Auch kann man in Perl6 Defaultwerte für Argumente angeben:

sub fuga($i is Int, $j is Int = $i){
	return $j == 1 ?? $i !! $i ** fuga($i, $j-1);
}

(Der ?? !! Operator ist die Neufassung des Ternären Operats (bedingung) ? wahr : falsch, d.h. wenn die Bedingung vor ?? bzw ? zutrifft wird der Ausdruck wahr zurückgeliefert, wenn nicht wird der Ausdruck falsch zurückgeliefert).

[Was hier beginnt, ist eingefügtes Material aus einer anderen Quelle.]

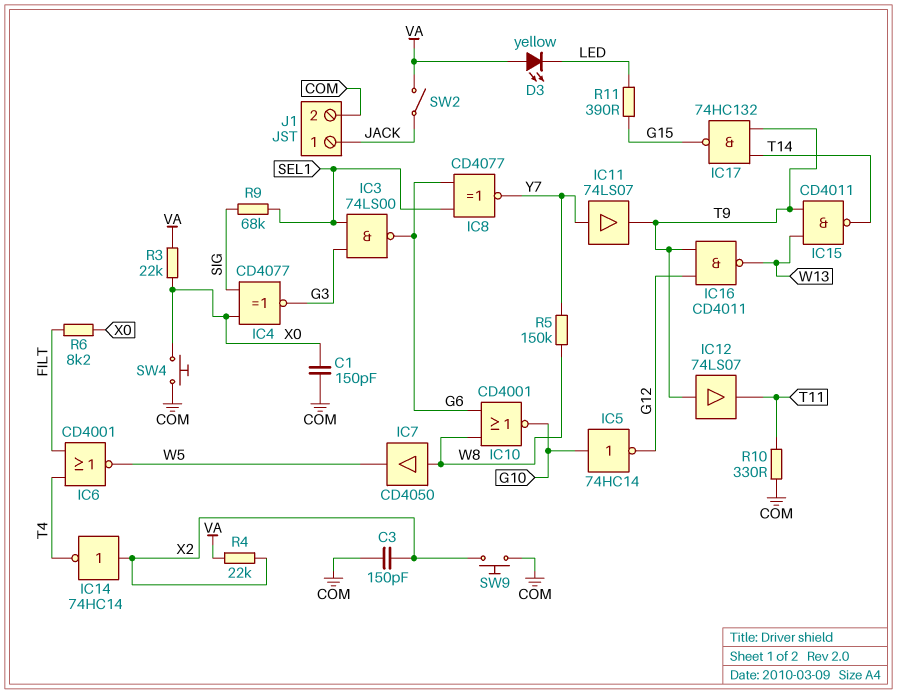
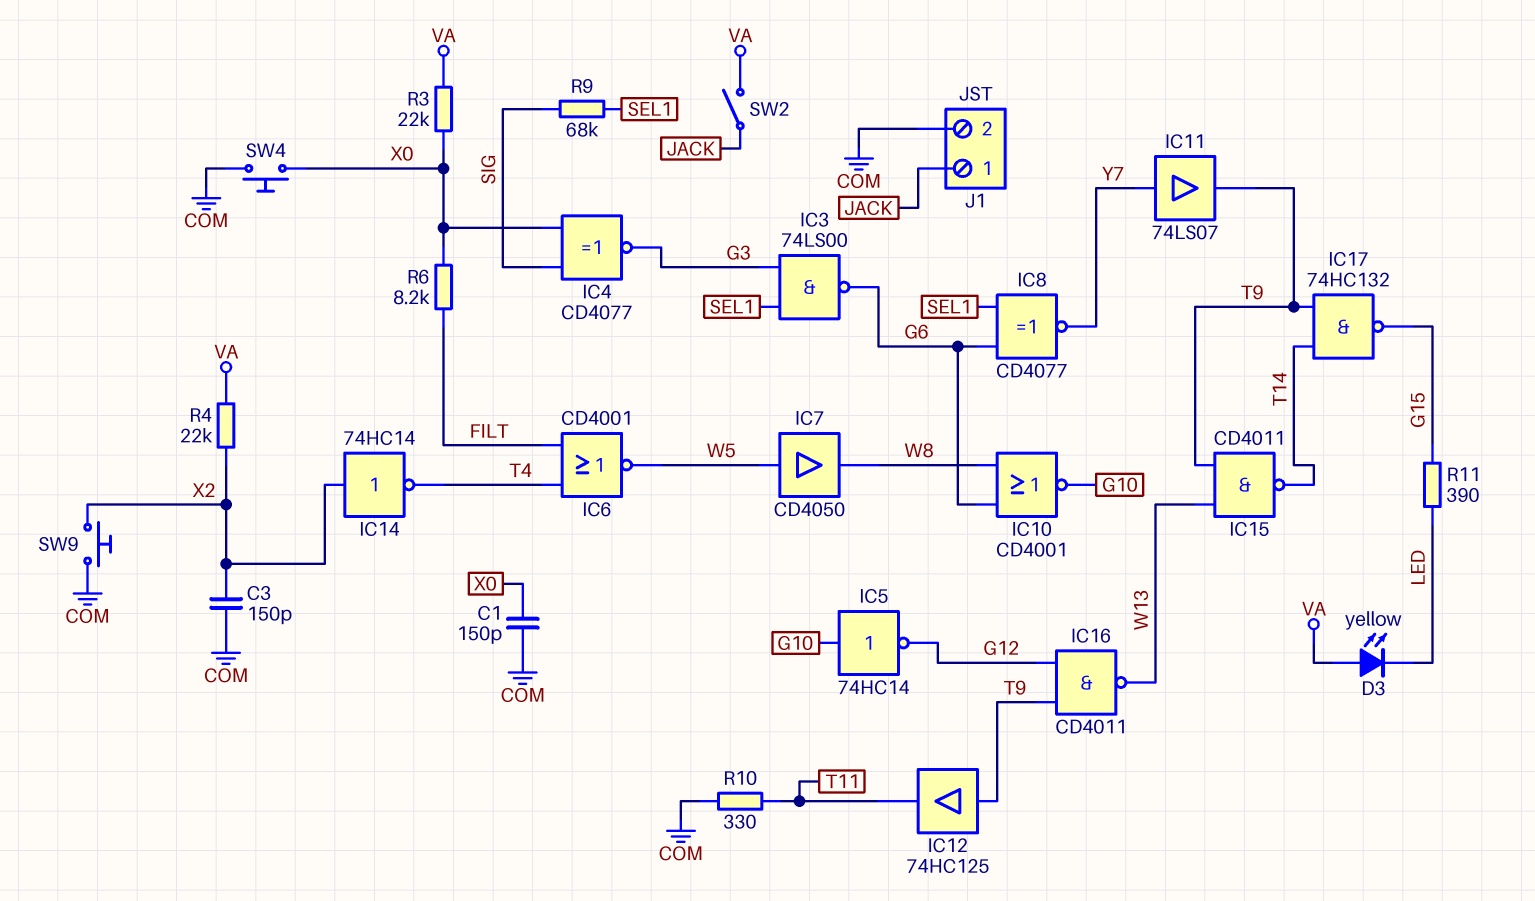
IC7: buffer CD4050 (in W8, out W5) -> buffer CD4050 (in W5, out W8)
IC12: buffer 74LS07 (in T9, out T11) -> buffer 74HC125 (in T9, out T11)
R5: 150k (W8, Y7) -> none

Was macht unsere nette fuga-Funktion? fuga(1) liefert 1, fuga(2) liefert 22, fuga(3) liefert 3(3^3) usw, erfunden von Richard P. Feynman.

Aus Sicht des Perl6-Entwicklers interessant ist, dass dem Parameter $j ein Defaultwert zugewiesen wird, der in diesem Falle sogar noch von dem ersten Parameter abhängt – wenn das mal keine Magie ist!